Editor’s note: Commercial Integrator has teamed up with IMCCA, the New York-based nonprofit industry association for unified communications and workplace collaboration, to produce a quarterly supplement, titled Collaboration Today and Tomorrow, that focuses on all cooperation things from multiple perspectives.

Over a decade ago, the term “consumerization of IT” emerged to describe the disruptive and transformative phenomenon of employees (who are also consumers and vice versa) adopting consumer technologies into their personal lives and bringing it into the mainstream. the work of their business or enterprise. Users’ experiences with consumer technology led to very different expectations about their technology experiences at work and how they collaborate with colleagues. Add to this the current disruption with the rise of remote working, which, in itself, has led to the incorporation of smart homes, connected devices and a plethora of consumer electronics.

Taken together, we must conclude that enterprise collaboration has made an impact forever and there is no turning back.

Navigating the new era of workplace collaboration

While the notion of consumer electronics and technology impacting the workplace is not new, we are witnessing a new era in which enterprise planners must ask and plan for how things like the metaverse, AR/VR, AI, connected mobile and smart devices will impact the collaborative workplace. Moreover, the 2020s, marked by a global and unprecedented pandemic, have forever changed the world of work that now looks drastically different than just a few years ago.

With knowledge workers forced to work from home, we saw the convergence and collision of smart home devices and technology with smart office devices and technology solutions. Technology providers brought advances in wireless communications to accommodate consumer smart home devices that are connected and IoT enabled. There is an increasing use of smart displays, speakers and headphones. This increased usage has greatly influenced smart office solutions to improve and transform the way people work. Digital hubs have emerged to help people manage and control their personal productivity spaces.

This new remote work paradigm shift led to a growing need for parity between smart office capabilities and tools that workers can use at home with existing infrastructure that can also be secured and managed from an IT perspective.

Due to the global pandemic, this disruptive and transformative change in the world of work has led to a new office culture environment and a new type of employee and workforce that is more technologically savvy and flexible by necessity. A new level of technology competency is now required as workforces navigate remote, hybrid, and agnostic workplaces.

Again, due to mandatory blocks, we had to enter into a forced experiment and proof of concept for collaboration tools. Video and visual collaboration emerged as an ideal tool to help people stay connected. Thus, any device or peripheral that aided or complemented this new way of working itself became essential.

Multiple forces converge

A decade ago, when I was a Gartner analyst, we identified a nexus of forces that were converging to transform user behavior and create new business opportunities. These forces were social, mobile, cloud and information in context that was on the move and not stored anywhere in particular. Moreover, these forces were interdependent and mutually reinforcing.

In addition to these forces, we now see IoT being an accelerator and forcing a new level of connectivity. Ultimately, however, the disruptive cultural force of a global pandemic became the ultimate accelerator, driving digital transformation across industries and organizations.

As enterprise decision makers grapple with the combined convergence of consumer electronics, the metaverse, VR, and the democratization of access via cloud and mobile in the workplace, business planners must focus collaboration strategies on a more people-centric paradigm that includes not only internal constituents but also customers and external partners in the ecosystem. However, we must learn one of the most significant lessons from the pandemic. That crisis presented a common and unified need to work together-apart that only collaboration tools like video conferencing can enable. This need led to widespread user adoption.

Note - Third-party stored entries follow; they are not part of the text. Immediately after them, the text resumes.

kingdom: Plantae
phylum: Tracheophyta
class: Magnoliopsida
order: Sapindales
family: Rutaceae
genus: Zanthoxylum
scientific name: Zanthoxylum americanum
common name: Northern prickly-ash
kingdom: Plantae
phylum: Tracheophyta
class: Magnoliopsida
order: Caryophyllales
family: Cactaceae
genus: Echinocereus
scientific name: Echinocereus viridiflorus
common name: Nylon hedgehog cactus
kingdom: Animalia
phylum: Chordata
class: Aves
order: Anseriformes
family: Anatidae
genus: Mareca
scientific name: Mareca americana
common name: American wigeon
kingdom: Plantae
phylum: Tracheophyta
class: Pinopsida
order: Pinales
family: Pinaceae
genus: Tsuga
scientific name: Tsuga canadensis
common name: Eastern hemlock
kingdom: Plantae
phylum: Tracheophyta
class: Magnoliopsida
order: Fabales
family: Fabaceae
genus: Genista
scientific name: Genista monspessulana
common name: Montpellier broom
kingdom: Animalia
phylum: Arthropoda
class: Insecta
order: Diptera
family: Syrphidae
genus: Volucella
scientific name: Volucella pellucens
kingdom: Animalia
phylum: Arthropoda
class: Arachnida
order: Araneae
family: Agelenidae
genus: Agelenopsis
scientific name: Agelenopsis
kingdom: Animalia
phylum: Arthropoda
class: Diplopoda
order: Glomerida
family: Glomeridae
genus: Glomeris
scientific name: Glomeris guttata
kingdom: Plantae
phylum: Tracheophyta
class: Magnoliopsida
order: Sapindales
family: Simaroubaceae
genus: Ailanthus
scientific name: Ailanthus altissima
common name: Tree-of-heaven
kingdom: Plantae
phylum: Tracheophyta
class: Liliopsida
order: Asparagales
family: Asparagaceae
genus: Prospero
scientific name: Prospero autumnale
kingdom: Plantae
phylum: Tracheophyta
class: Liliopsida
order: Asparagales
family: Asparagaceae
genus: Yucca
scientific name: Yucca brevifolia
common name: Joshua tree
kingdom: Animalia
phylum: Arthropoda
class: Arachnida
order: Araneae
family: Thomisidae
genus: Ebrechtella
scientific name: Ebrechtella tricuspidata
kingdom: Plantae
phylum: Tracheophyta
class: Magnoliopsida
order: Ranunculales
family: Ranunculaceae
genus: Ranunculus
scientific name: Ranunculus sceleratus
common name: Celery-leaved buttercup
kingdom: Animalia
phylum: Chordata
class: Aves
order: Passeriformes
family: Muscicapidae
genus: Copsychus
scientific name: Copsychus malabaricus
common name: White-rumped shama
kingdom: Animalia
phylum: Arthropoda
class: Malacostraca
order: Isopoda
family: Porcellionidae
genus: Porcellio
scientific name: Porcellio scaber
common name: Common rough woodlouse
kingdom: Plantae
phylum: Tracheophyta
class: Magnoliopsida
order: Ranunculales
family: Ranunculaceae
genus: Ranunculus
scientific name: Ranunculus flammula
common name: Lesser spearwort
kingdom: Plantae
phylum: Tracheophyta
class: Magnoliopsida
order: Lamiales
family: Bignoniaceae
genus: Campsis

So when we consider consumer technology and emerging trends such as the metaverse, VR, smart displays and workplace collaboration and productivity hubs, let’s focus on the actual need we’re trying to fill. We must avoid muddying the waters.

The promise and the possibilities

Consumer technology holds a lot of promise and opportunities for collaboration in the workplace, but we must be careful not to jump over our skis. For example, the metaverse, which promises to bring new levels of collaboration and social connections to virtual work, is getting a lot of buzz right now, especially with tech companies like Meta and Microsoft behind it.

However, in my estimation, its maturity is probably more than five years away – and probably not before the end of the decade. However, organizations must prepare now, which is essentially the best guide to considering all new consumer technology for the workplace.

First, assess opportunities for how interoperability capabilities and experiences can be improved and develop strategic plans, including content and infrastructure considerations. Next, focus on people use cases to understand the pulse of real interaction needs. Finally, make sure your strategy focuses on how people are experiencing work and how it enables an improvement in that experience. The addition of consumer electronics in the enterprise should minimize friction AND fill a clear need. It should never add unnecessary complications.

For more Cooperation Today and Tomorrow content, see our website archives.


David Mario Smith is the founder and director with Incoming stream Analysis.